Rick's approach was fluid when I was stuck, and solid when I needed some tying down. A kite needs to be tied down in order to fly. I learned how important restrictions can sometimes be in order to experience freedom.
Can you give an example or two of the restrictions you learned?
The best restriction I learned was getting into the habit of doing something, even if I didn't feel like it, instead of running away from it. Sometimes good work needs to be earned and when you can overcome yourself, the muse notices and celebrates.
You talked in the same interview about all the things you learned about yourself opening "every can of worms." What were the things that emerged in the writing that surprised you?
I realized that my thinking was the only thing that needed to change in order for the world around me to change.
Can you give an example of how your thinking has changed?

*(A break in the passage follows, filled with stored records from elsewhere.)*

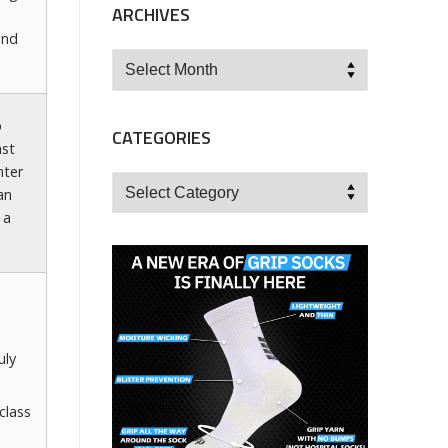
ARCHIVES
and
Archives
p
CATEGORIES
ast
nter
Categories
an
 a
uly
class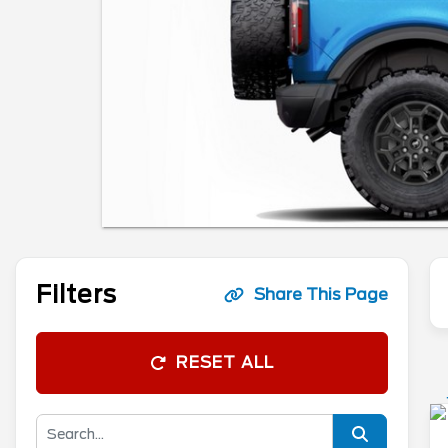
Filters
Share This Page
RESET ALL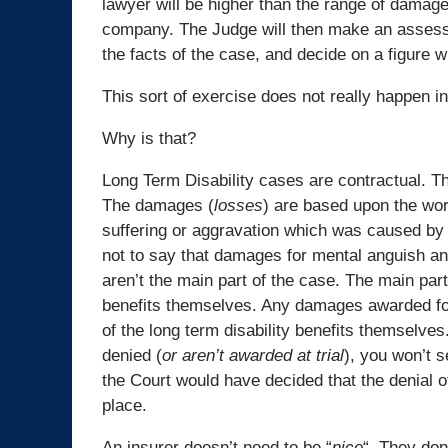
lawyer will be higher than the range of damag
company. The Judge will then make an asses
the facts of the case, and decide on a figure w
This sort of exercise does not really happen in
Why is that?
Long Term Disability cases are contractual. T
The damages (
losses
) are based upon the wor
suffering or aggravation which was caused by a
not to say that damages for mental anguish an
aren’t the main part of the case. The main part
benefits themselves. Any damages awarded for 
of the long term disability benefits themselves.
denied (
or aren’t awarded at trial
), you won’t 
the Court would have decided that the denial of 
place.
An insurer doesn’t need to be “
nice
“. They don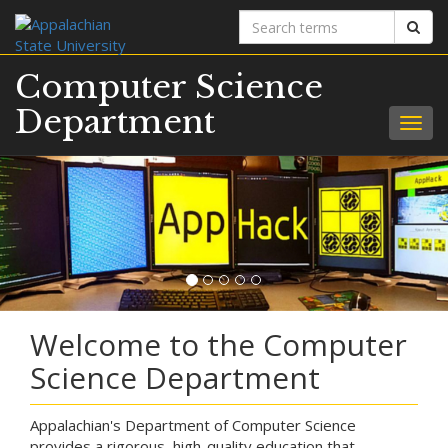
Search
Sear
terms
Computer Science
Department
Togg
navig
Welcome to the Computer
Science Department
Appalachian's Department of Computer Science
provides a rigorous, high-quality education that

I used to think that the fat, red Santa Claus and Christian God were real. I used to think that conditional love was love.
I saw the L.A. Cathedral show you did a few weeks ago, which was incredible! You're obviously a different person as you approach playing the older material. Are there songs from the first two albums you have a different appreciation for now?
I really appreciate that I still enjoy singing those songs and I really appreciate the experiences that led to those songs. No matter how painful or frustrating it may have felt at the time, I wouldn't change a thing. Truth is, I can't change a thing, so that's a relief.
You've mentioned the surprise success of O. What would you tell your younger self about how to handle all the attention that comes with surprise success?
It depends. Would you tell your children about the myth of Santa Claus or God?
Much of that success comes from the honesty and depth of the lyrics and people find themselves in there. What have been some of your favorite responses you've heard from people to how your songs have affected them?
I've enjoyed those couples who tell me details of their first night together which happened while listening to the music -- they speak so shamelessly and openly to me about it that it's impressive.
That is definite intimacy. Were you surprised when people shared those stories with you?
I was surprised mostly because a lot of the songs were about breakups and here were these couples getting together. Life has a curious way of balancing things I guess.
As a fan, what are some of those songs from others that you turn to or you find yourself identifying with deeply?
Leonard Cohen has a way with words, and with humor, that remind me to lighten up which I appreciate very much.
When you listen to My Faded Favourite Fantasy all the way through what do you take from it?
A desire to get back into the studio and record more music.
Does that mean that will happen anytime soon? Do you have an abundance of material written in the time between albums?
I have an abundance of enthusiasm however it would be foolish to think I can predict a future that doesn't exist.